My point is that there is a lot of benefit from the OSR for those of us who still play The Fantasy Trip. No matter the game, there are ideas galore–from rules and concepts, to settings, to complete adventures.

We can have fun debating any point of the various games, but we shouldn’t get too worked up about movements, philosophies or even monetary contributions. After all, we are all gamers, and we do this to have fun. Right?

Marko ∞

One comment

  1. I totally agree with this on pretty much every level.

    I buy a LOT of games/supplements from DriveThru and RPGNow. I also buy a lot from other sources. My two primary areas of interest are TFT, and Call of Cthulhu/Pulp, but I routinely mine for new ideas, great campaign ideas, and usable adventures.

    And I couldn’t care less about philosophical debates over how many angels can dance on the head of a pin, or what Saint Gary or Pope Dave had to say about this or that back in the day. My driving goal is to enjoy the hobby, have fun with my friends, make new friends, and generally just have a good time. “Rules lawyerly” debates over what some specific footnote on page umpty fratz of some D&D supplement that I’ve never read are utterly meaningless to me, and I find all these people that try to explain “what Gygax REALLY was doing with Appendix N” without ever having known or even spoken to Gary Gygax in their lives to be just about as useful as so-called “critical analysis” of Faulkner’s “The Bear” — pretty much pointless and annoying, since I can interpret to mean literally anything I want.

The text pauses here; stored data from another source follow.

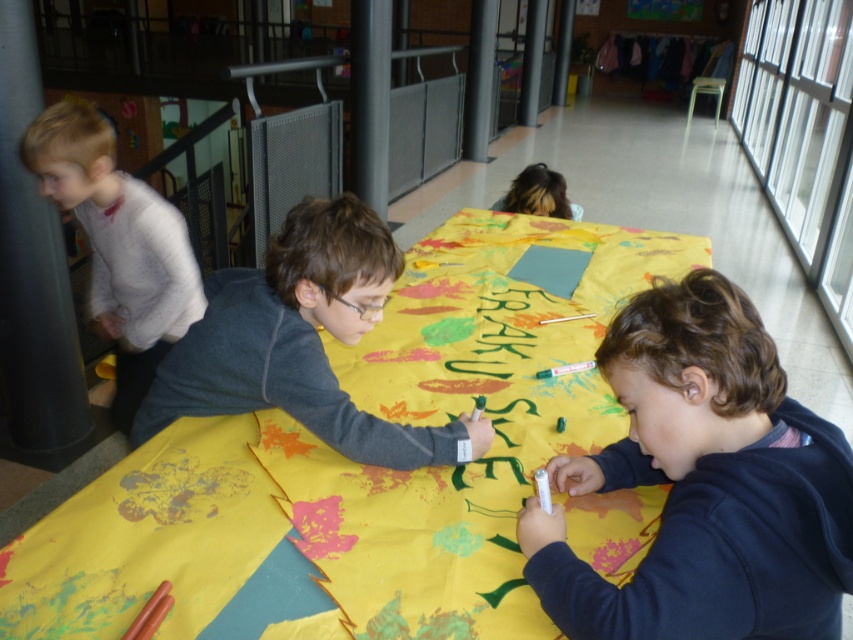
Question: Does dark gray sweater at center appear on the right side of blonde hair at upper center?

Choices:
 (A) yes
 (B) no

Answer: (B)

Question: Estimate the real-world distances between objects in this image. Which object is farther from the blonde hair at upper center?

Choices:
 (A) dark blue sweatshirt at lower right
 (B) white speckled sweater at left
 (C) yellow fabric at center

Answer: (A)

Question: Can you confirm if yellow fabric at center is positioned below dark blue sweatshirt at lower right?

Choices:
 (A) no
 (B) yes

Answer: (A)

Question: Which of the following is the farthest from the observer?

Choices:
 (A) (703, 496)
 (B) (288, 323)

Answer: (B)

Question: Which point appears closest to the camera in this image?

Choices:
 (A) (751, 406)
 (B) (474, 536)
 (C) (148, 292)

Answer: (A)

Question: Is dark gray sweater at center further to the viewer compared to white speckled sweater at left?

Choices:
 (A) yes
 (B) no

Answer: (B)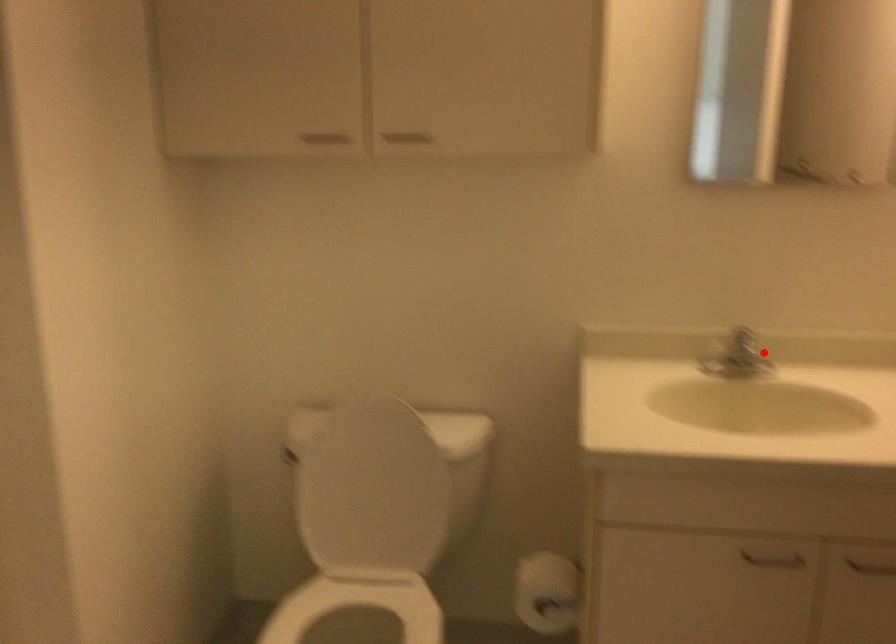
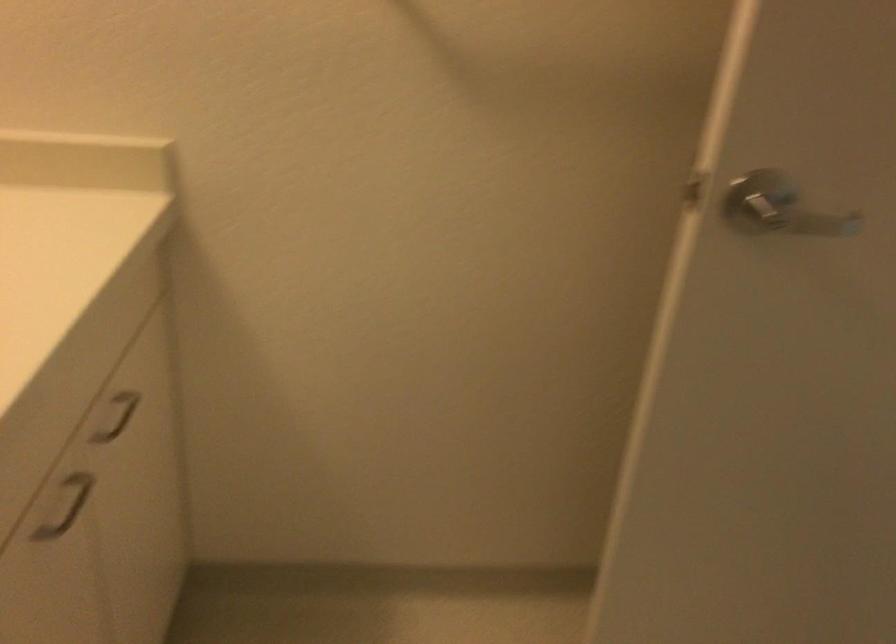
Question: I am providing you with two images of the same scene from different viewpoints. A red point is shown in image1. For the corresponding object point in image2, is it positioned nearer or farther from the camera?

Choices:
 (A) Nearer
 (B) Farther

Answer: (A)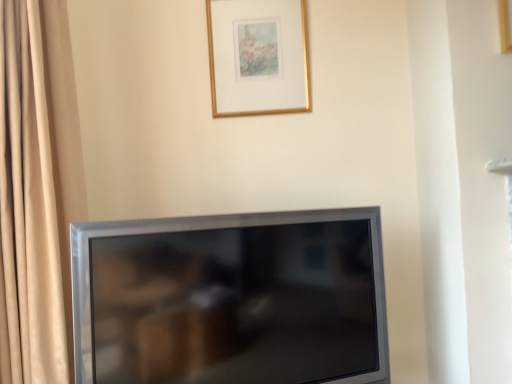
Question: From a real-world perspective, is satin silver tv at lower center physically located above or below gold metallic picture frame at upper center?

Choices:
 (A) below
 (B) above

Answer: (A)

Question: Considering their positions, is satin silver tv at lower center located in front of or behind gold metallic picture frame at upper center?

Choices:
 (A) behind
 (B) front

Answer: (B)

Question: Looking at the image, does satin silver tv at lower center seem bigger or smaller compared to gold metallic picture frame at upper center?

Choices:
 (A) small
 (B) big

Answer: (B)

Question: In terms of width, does gold metallic picture frame at upper center look wider or thinner when compared to satin silver tv at lower center?

Choices:
 (A) wide
 (B) thin

Answer: (B)

Question: Considering their positions, is gold metallic picture frame at upper center located in front of or behind satin silver tv at lower center?

Choices:
 (A) front
 (B) behind

Answer: (B)

Question: In the image, is gold metallic picture frame at upper center on the left side or the right side of satin silver tv at lower center?

Choices:
 (A) left
 (B) right

Answer: (B)

Question: From the image's perspective, is gold metallic picture frame at upper center located above or below satin silver tv at lower center?

Choices:
 (A) below
 (B) above

Answer: (B)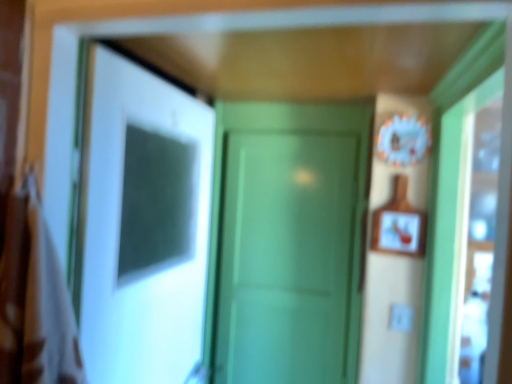
Question: Which direction should I rotate to face green matte door at center, acting as the second door starting from the front, — up or down?

Choices:
 (A) down
 (B) up

Answer: (A)

Question: Could you tell me if wooden framed picture at right is turned towards brown fabric laundry at left?

Choices:
 (A) yes
 (B) no

Answer: (B)

Question: Considering the relative sizes of wooden framed picture at right and brown fabric laundry at left in the image provided, is wooden framed picture at right smaller than brown fabric laundry at left?

Choices:
 (A) yes
 (B) no

Answer: (A)

Question: Is wooden framed picture at right next to brown fabric laundry at left and touching it?

Choices:
 (A) yes
 (B) no

Answer: (B)

Question: From a real-world perspective, is wooden framed picture at right on top of brown fabric laundry at left?

Choices:
 (A) no
 (B) yes

Answer: (B)

Question: Is wooden framed picture at right taller than brown fabric laundry at left?

Choices:
 (A) no
 (B) yes

Answer: (A)

Question: Can you confirm if wooden framed picture at right is shorter than brown fabric laundry at left?

Choices:
 (A) yes
 (B) no

Answer: (A)

Question: Can you confirm if green matte door at center, which appears as the second door when viewed from the left, is smaller than brown fabric laundry at left?

Choices:
 (A) yes
 (B) no

Answer: (B)

Question: Is green matte door at center, arranged as the 1th door when viewed from the right, directly adjacent to brown fabric laundry at left?

Choices:
 (A) yes
 (B) no

Answer: (B)

Question: From the image's perspective, is green matte door at center, which appears as the second door when viewed from the left, below brown fabric laundry at left?

Choices:
 (A) yes
 (B) no

Answer: (A)

Question: From a real-world perspective, does green matte door at center, which is counted as the first door, starting from the back, stand above brown fabric laundry at left?

Choices:
 (A) yes
 (B) no

Answer: (B)

Question: Can you confirm if green matte door at center, which is counted as the first door, starting from the back, is taller than brown fabric laundry at left?

Choices:
 (A) no
 (B) yes

Answer: (B)

Question: Is green matte door at center, arranged as the 1th door when viewed from the right, closer to camera compared to brown fabric laundry at left?

Choices:
 (A) no
 (B) yes

Answer: (A)

Question: Is green matte door at center, acting as the second door starting from the front, not inside wooden framed picture at right?

Choices:
 (A) yes
 (B) no

Answer: (A)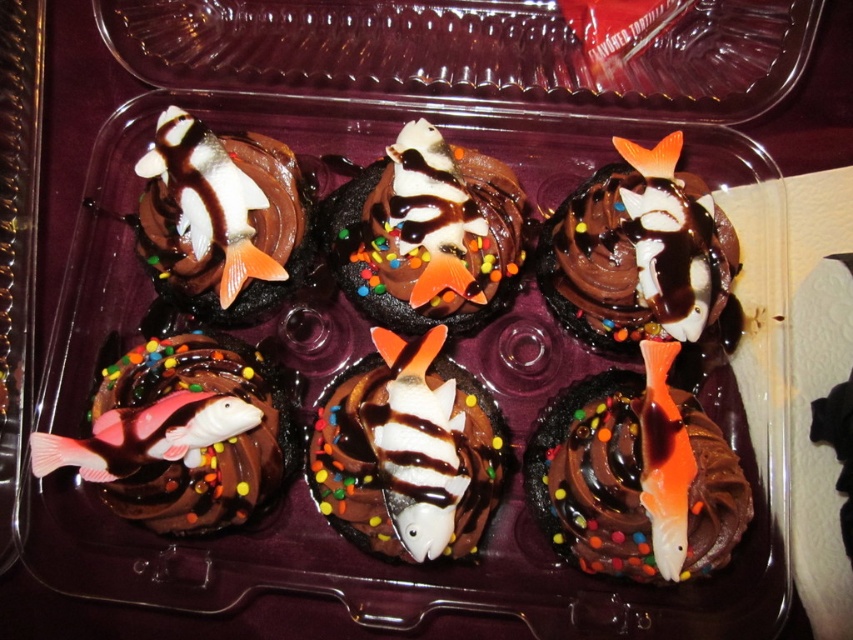
You are a customer at a bakery and see the clear plastic container with cupcakes. You want to choose the cupcake with the fish decoration that is placed higher up. Which one should you pick between the pink glossy fish at bottom left and the white glossy fish at center?

The pink glossy fish at bottom left is positioned over the white glossy fish at center, so the pink glossy fish at bottom left is higher up.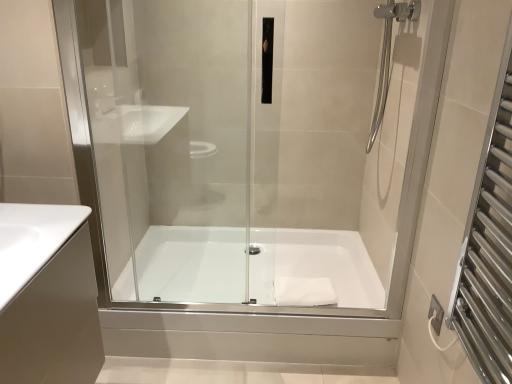
Question: Considering the positions of point (16, 249) and point (501, 77), is point (16, 249) closer or farther from the camera than point (501, 77)?

Choices:
 (A) closer
 (B) farther

Answer: (A)

Question: Is white glossy sink at lower left inside the boundaries of silver metallic towel rack at right, or outside?

Choices:
 (A) inside
 (B) outside

Answer: (B)

Question: Which is nearer to the white glossy bathtub at center?

Choices:
 (A) white glossy sink at lower left
 (B) transparent glass shower door at center
 (C) silver metallic towel rack at right
 (D) white matte towel at center

Answer: (D)

Question: Estimate the real-world distances between objects in this image. Which object is farther from the transparent glass shower door at center?

Choices:
 (A) white glossy bathtub at center
 (B) silver metallic towel rack at right
 (C) white matte towel at center
 (D) white glossy sink at lower left

Answer: (B)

    As far as the “money making” part of it goes, I naturally wish all of those trying the best of luck, but experience (even though mine is purely vicarious) pretty much shows that they will never get rich (or, mostly, even break even) doing this. And those authors who tout their own stuff as “the greatest supplement/roleplaying concept/campaign idea EVAH” and sneer at anyone else daring to express an opinion on their wonderfulness, are pretty much wastes of protoplasm, and do more to HURT the hobby than help it.

    Anyway, good opinion piece. BTW, just got my Kickstarter version of Dungeon Fantasy in the mail a day or so ago. Still looking through it, but it looks very well done thus far. Why, I might even be tempted to actually play it, since they seem to have avoided a lot of the “mission creep” that has turned GURPS into a fairly unplayable mess over the years (though I notice they DO urge players to consider moving to a more “GURPSy” version by buying extra books on magic or whatnot…).